Examples of wave loading
- Walking on the beach: As one walks through the waves on the beach, as the wave recedes, one feels the sand becomes soft and mushy beneath one's feet, and one sinks in.
- Formation of beaches: Under each wave crest, the sand becomes saturated with water. As each wave trough approaches, the pressure on the sand is reduced, so that water rises from the sand, carrying sand up into the water. Because the water is moving toward the beach at that time, the sand is carried toward the beach by the wave. As the wave recedes from the beach, there is no comparable plumbing action. As a result, there is a net movement of sand up the beach. (Experiment by Douglas Inman and Daniel Conly of the Scripps Institution of Oceanography in La Jolla, CA, as reported in Discover, November 1992, p. 14.)

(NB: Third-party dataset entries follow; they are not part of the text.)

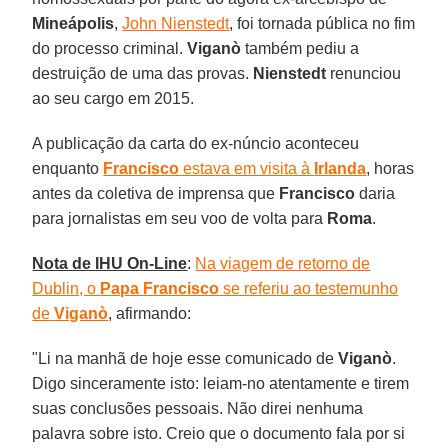
Mineápolis
,
John Nienstedt
, foi tornada pública no fim
do processo criminal.
Viganò
também pediu a
destruição de uma das provas.
Nienstedt
renunciou
ao seu cargo em 2015.
A publicação da carta do ex-núncio aconteceu
enquanto
Francisco
estava em visita à
Irlanda
, horas
antes da coletiva de imprensa que
Francisco
daria
para jornalistas em seu voo de volta para
Roma
.
Nota de IHU On-Line
:
Na viagem de retorno de
Dublin, o
Papa Francisco
se referiu ao testemunho
de
Viganò
, afirmando:
"Li na manhã de hoje esse comunicado de
Viganò
.
Digo sinceramente isto: leiam-no atentamente e tirem
suas conclusões pessoais. Não direi nenhuma
palavra sobre isto. Creio que o documento fala por si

- Offshore storms and pipes: As large waves pass over buried pipes, water pressure increases above it. As the trough approaches, pressure over the pipe drops dramatically and this sudden and repeated variation in pressure can break pipes (John T. Christian et al., “Large Diameter Underwater Pipeline for Nuclear Power Plant Designed Against Soil Liquefaction,” Offshore Technology Conference Preprints, Vol. 2, Houston, Texas, 6–8 May 1974, pp. 597–606.)
- Engineering oil platforms: The effects of wave-loading are a serious issue for engineers designing oil platforms, which must contend with the effects of wave loading, and have devised a number of algorithms to do so.
- Earthquakes: An earthquake on 18 November 1929 on the continental slope off the coast of Newfoundland caused a 60-mile per hour current of sediment and water called a turbidity current which is basically an undrsea landslide. Twelve transatlantic phone cables were snapped in a total of 28 places, sequentially, as the turbidity flow passed. This is really not wave loading, rather it is more like an avalanche. (Bruce C. Heezen and Maurice Ewing, “Turbidity Currents and Submarine Slumps, and the 1929 Grand Banks Earthquake,” American Journal of Science, Vol. 250, December 1952, pp. 849–873.)